__Aim of the exercise__
The expected copy holds every entry exactly and none of the pictures.

Data entries
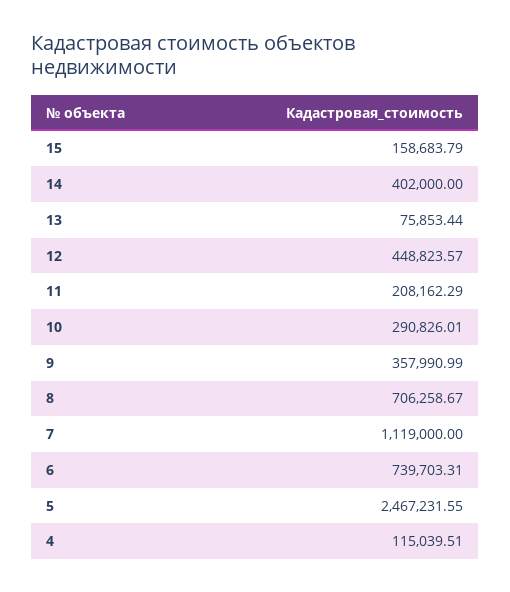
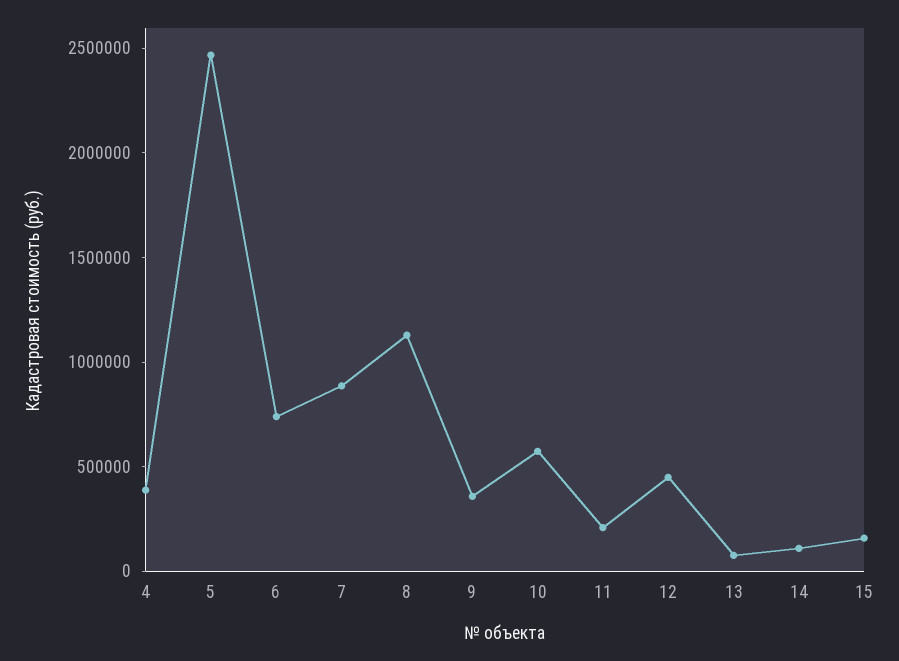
  {
    "15": 158683.79,
-   "14": 402000,
+   "14": 100000,
    "13": 75853.44,
    "12": 448823.57,
    "11": 208162.29,
-   "10": 290826.01,
+   "10": 600000,
    "9": 357990.99,
-   "8": 706258.67,
+   "8": 1100000,
-   "7": 1119000,
+   "7": 900000,
    "6": 739703.31,
    "5": 2467231.55,
-   "4": 115039.51
+   "4": 400000
  }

__Solved problem__
  {
    "15": 158683.79,
-   "14": 402000,
+   "14": 100000,
    "13": 75853.44,
    "12": 448823.57,
    "11": 208162.29,
-   "10": 290826.01,
+   "10": 600000,
    "9": 357990.99,
-   "8": 706258.67,
+   "8": 1100000,
-   "7": 1119000,
+   "7": 900000,
    "6": 739703.31,
    "5": 2467231.55,
-   "4": 115039.51
+   "4": 400000
  }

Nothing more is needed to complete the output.